Daniel Coyle

5 Books

Daniel Coyle is the author of the upcoming book The Culture Code (January 2018). He is the New York Times bestselling author of The Talent Code, The Little Book of Talent, The Secret Race (with Tyler Hamilton), and other books.

Winner (with Hamilton) of the 2012 William Hill Sports Book of the Year Prize, he is a contributing editor for Outside magazine, and also works a special advisor to the Cleveland Indians. Coyle lives in Cleveland, Ohio during the school year and in Homer, Alaska, during the summer with his wife Jen, and their four children.

Interviews

GREAT IDEAS: THE CULTURE CODE BY DANIEL COYLE {INTERVIEW}

Highlights from our interview with Daniel Coyle

By Karen Beattie / 21st November 2018

Daniel Coyle is an award-winning, New York Times-bestselling author of books on leadership and performance, including The Talent Code. Here, he discusses his latest book The Culture Code: The Secrets of Highly Successful Groups.

Harvard research on strong culture vs weak culture in matched businesses showed increased revenues of 756 per cent over 11 years for the business with the strong culture. 

It’s all about sending signals of real connection and safety. They’re called belonging cues. Successful groups send out a steady stream of signals that say we’re connected, we share a future, I care.

Why can’t a team of CEOs beat a team of kindergartners in a contest to make the tallest tower out of dry spaghetti? Because kindergartners don’t spend time on status management or safety. They simply iterate.

A call-centre company improved retention by 270% simply by swapping the usual induction process with asking new trainees about themselves – “What music do you play? Tell me about yourself?”

Leaders should focus on keeping an open face. Your facial expression has two settings – open or closed. The frontalis muscle on the forehead is probably the most important muscle leaders have. When it is up and your eyes are wide open, you look caring and attentive.
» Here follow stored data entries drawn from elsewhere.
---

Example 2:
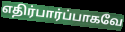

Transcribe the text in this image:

எதிர்பார்ப்பாகவே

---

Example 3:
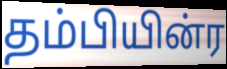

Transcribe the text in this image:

தம்பியின்ர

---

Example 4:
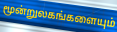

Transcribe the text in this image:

மூன்றுலகங்களையும்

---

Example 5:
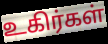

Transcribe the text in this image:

உகிர்கள்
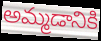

A tip for bosses from a contact at Google: Send a two line email to the team. “Hey, I’m trying to get better, tell me one thing that I should keep doing and one thing I should stop doing.”

Ask face to face. Research shows asking someone to do something face to face gives you a 34 times better chance of getting a yes, than if you’d sent an email.
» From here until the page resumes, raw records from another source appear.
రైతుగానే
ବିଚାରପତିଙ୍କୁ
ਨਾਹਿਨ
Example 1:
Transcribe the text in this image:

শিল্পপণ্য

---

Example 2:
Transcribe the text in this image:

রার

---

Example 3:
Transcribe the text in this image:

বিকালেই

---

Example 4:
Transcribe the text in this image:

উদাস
The four most important words a leader can say are “I screwed it up”, especially early in relationships, according to a U.S. Navy SEAL interviewed for The Culture Code. 

To increase co-operation, connection, cohesion try a vulnerability loop. It’s when one person sends a signal of vulnerability and then the other person sends a signal of vulnerability. If you do that with a group they will perform better together.

Entrepreneurs should stop the clock and reflect. Good teams create time for group reflection/review.

Have pre-flight, mid-flight and post-flight discussions on projects. Discuss how you’re going to work together. What you’re afraid of. Name the key tensions you’re trying to deal with.

Successful teams have mantras. They are cheesy but powerful. The New Zealand All Blacks use the phrases “Sweep the sheds” and “Leave the jersey in a better place.”

Three critical skills for successful teams – building safety, sharing vulnerability and establishing purpose.

GREAT EIGHT

1. Recommended book: Creativity Inc. by Ed Catmull

2. If you could co-author a book with anyone, who would it be, and what’s its title?  Barack Obama, and the title How I Think.

3. A great piece of advice you could share? Listening is the most underused, high-leverage tool anyone has. Treat listening as a sport, train yourself, get better at it, focus on it.

4. What’s been your lowest moment, and how did you recover from it? I’d written non–fiction books and tried to write fiction and it was really difficult. In the end it was a total failure. It was published but I still don’t like it. It was really humbling. I thought I was pretty good and I was brought to my knees by that process. I recovered after a friend gave me another assignment to write a book.

5. How do you relax? Hitting a tennis ball. Not very well. But trying to learn that sport.

6. What’s something about you we don’t know? I spent a month in Manly in Australia when I was in 8th grade, and I walked through the mouth of the shark at the Aquarium. I love Australia.

7. What’s the secret of success? I think it’s in relationships. It’s also in enthusiasm. I see a deep positivity in a lot of successful people that is not rational, it’s not thought through. They just freakin’ love it. It’s like a divine wind.

8. What’s a prediction for 2025? (Baseball team) Cleveland Indians win the World Series (I do consulting with them).